**TASK DETAILS**
Hand back the entries exactly as written, minus every picture.

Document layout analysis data
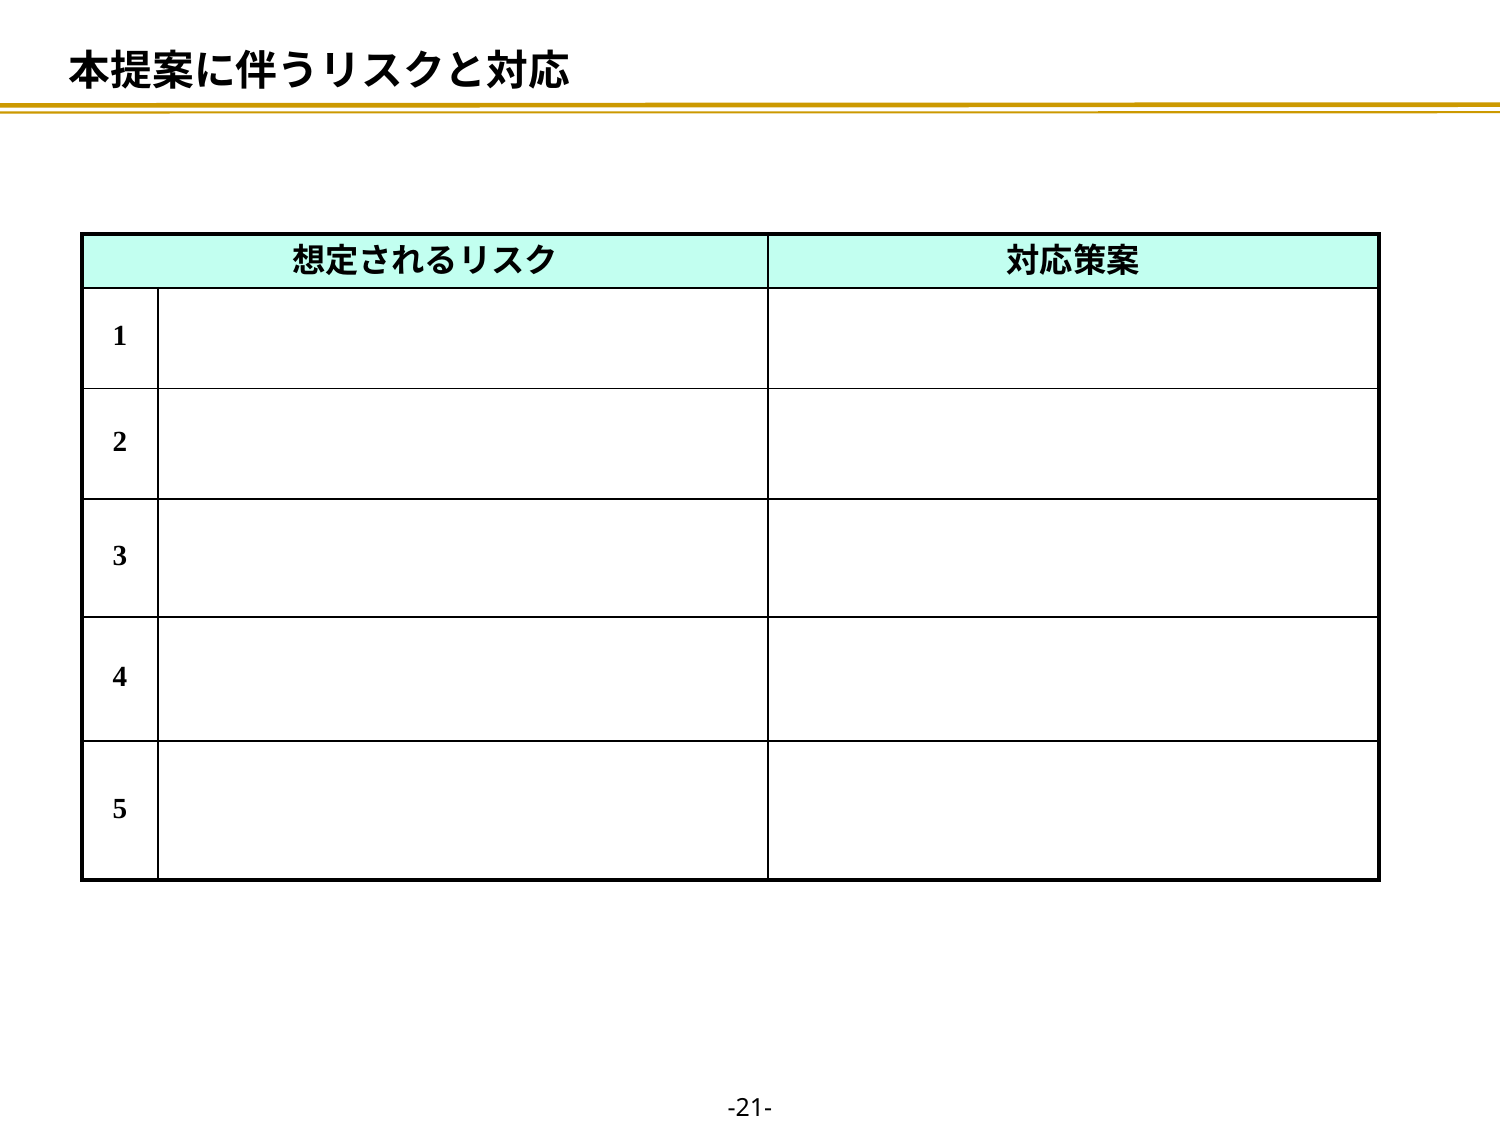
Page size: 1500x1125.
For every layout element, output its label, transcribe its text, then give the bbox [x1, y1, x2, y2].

table_header 想定されるリスク [84, 236, 767, 287]
table_cell [159, 289, 767, 388]
table_cell [769, 389, 1377, 498]
table_cell 5 [84, 742, 157, 878]
table_cell 2 [84, 389, 157, 498]
table_cell [159, 742, 767, 878]
table_header 対応策案 [769, 236, 1377, 287]
table_cell [769, 289, 1377, 388]
slide_number -20- [593, 1053, 907, 1110]
table_cell 4 [84, 618, 157, 740]
table_cell [159, 389, 767, 498]
table_cell [159, 500, 767, 616]
table_cell [159, 618, 767, 740]
table_cell [769, 500, 1377, 616]
table_cell [769, 742, 1377, 878]
table_cell [769, 618, 1377, 740]
title 本提案に伴うリスクと対応 [53, 12, 1330, 126]
table_cell 3 [84, 500, 157, 616]
table_cell 1 [84, 289, 157, 388]
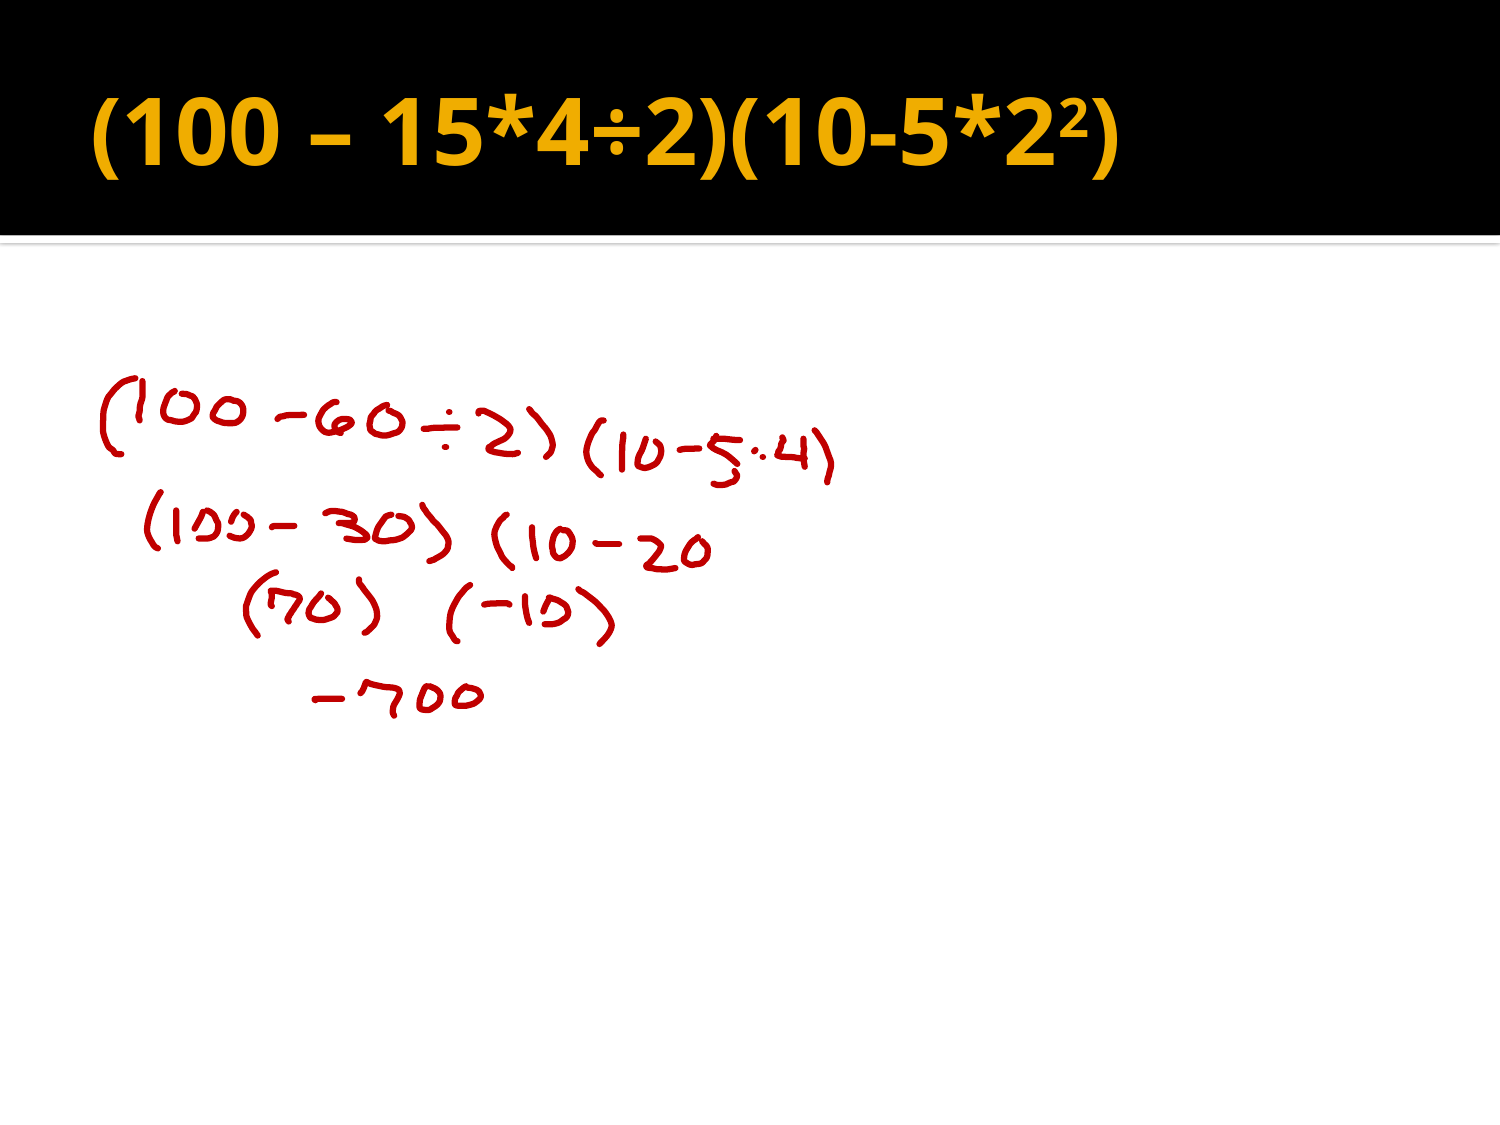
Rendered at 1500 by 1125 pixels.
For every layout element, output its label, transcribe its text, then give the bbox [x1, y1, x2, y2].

text_box [175, 509, 179, 542]
text_box [683, 536, 709, 566]
text_box [229, 514, 253, 539]
text_box [454, 685, 482, 707]
text_box [146, 491, 162, 549]
text_box [162, 390, 198, 423]
text_box [636, 438, 662, 469]
text_box [245, 571, 277, 636]
text_box [212, 398, 244, 424]
text_box [360, 681, 401, 717]
text_box [585, 419, 605, 476]
text_box [578, 588, 613, 645]
text_box [639, 537, 676, 570]
text_box [524, 595, 530, 624]
text_box [423, 426, 458, 430]
text_box [270, 590, 301, 622]
text_box [814, 429, 832, 483]
text_box [374, 514, 413, 542]
text_box [137, 380, 143, 421]
text_box [776, 436, 802, 459]
text_box [802, 438, 806, 468]
text_box [277, 414, 305, 420]
text_box [709, 440, 738, 465]
text_box [551, 528, 574, 559]
text_box [493, 514, 513, 569]
text_box [317, 401, 353, 434]
text_box [368, 404, 403, 437]
text_box [483, 602, 510, 606]
text_box [198, 509, 219, 539]
text_box [445, 408, 454, 416]
text_box [528, 408, 554, 458]
title (100 – 15*4÷2)(10-5*22) [75, 24, 1425, 231]
text_box [421, 504, 450, 562]
text_box [591, 539, 600, 547]
text_box [758, 453, 767, 461]
text_box [308, 593, 339, 621]
text_box [324, 510, 368, 541]
text_box [102, 377, 136, 455]
text_box [531, 526, 537, 559]
text_box [544, 597, 569, 625]
text_box [358, 578, 378, 634]
text_box [712, 470, 738, 486]
text_box [418, 685, 441, 711]
text_box [478, 410, 519, 455]
text_box [448, 584, 471, 642]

**TASK RESPONSE**
Page size: 1500x1125.
For every layout element, output its label, transcribe its text, then give the bbox [x1, y1, x2, y2].

table_header 想定されるリスク [84, 236, 767, 287]
table_cell [159, 289, 767, 388]
table_cell [769, 389, 1377, 498]
table_cell 5 [84, 742, 157, 878]
table_cell 2 [84, 389, 157, 498]
table_cell [159, 742, 767, 878]
table_header 対応策案 [769, 236, 1377, 287]
table_cell [769, 289, 1377, 388]
slide_number -20- [593, 1053, 907, 1110]
table_cell 4 [84, 618, 157, 740]
table_cell [159, 389, 767, 498]
table_cell [159, 500, 767, 616]
table_cell [159, 618, 767, 740]
table_cell [769, 500, 1377, 616]
table_cell [769, 742, 1377, 878]
table_cell [769, 618, 1377, 740]
title 本提案に伴うリスクと対応 [53, 12, 1330, 126]
table_cell 3 [84, 500, 157, 616]
table_cell 1 [84, 289, 157, 388]
Rendered at 1500 by 1125 pixels.
For every layout element, output its label, transcribe its text, then give the bbox [x1, y1, x2, y2].

text_box [175, 509, 179, 542]
text_box [683, 536, 709, 566]
text_box [229, 514, 253, 539]
text_box [454, 685, 482, 707]
text_box [146, 491, 162, 549]
text_box [162, 390, 198, 423]
text_box [636, 438, 662, 469]
text_box [245, 571, 277, 636]
text_box [212, 398, 244, 424]
text_box [360, 681, 401, 717]
text_box [585, 419, 605, 476]
text_box [578, 588, 613, 645]
text_box [639, 537, 676, 570]
text_box [524, 595, 530, 624]
text_box [423, 426, 458, 430]
text_box [270, 590, 301, 622]
text_box [814, 429, 832, 483]
text_box [374, 514, 413, 542]
text_box [137, 380, 143, 421]
text_box [776, 436, 802, 459]
text_box [802, 438, 806, 468]
text_box [277, 414, 305, 420]
text_box [709, 440, 738, 465]
text_box [551, 528, 574, 559]
text_box [493, 514, 513, 569]
text_box [317, 401, 353, 434]
text_box [368, 404, 403, 437]
text_box [483, 602, 510, 606]
text_box [198, 509, 219, 539]
text_box [445, 408, 454, 416]
text_box [528, 408, 554, 458]
title (100 – 15*4÷2)(10-5*22) [75, 24, 1425, 231]
text_box [421, 504, 450, 562]
text_box [591, 539, 600, 547]
text_box [758, 453, 767, 461]
text_box [308, 593, 339, 621]
text_box [324, 510, 368, 541]
text_box [102, 377, 136, 455]
text_box [531, 526, 537, 559]
text_box [544, 597, 569, 625]
text_box [358, 578, 378, 634]
text_box [712, 470, 738, 486]
text_box [418, 685, 441, 711]
text_box [478, 410, 519, 455]
text_box [448, 584, 471, 642]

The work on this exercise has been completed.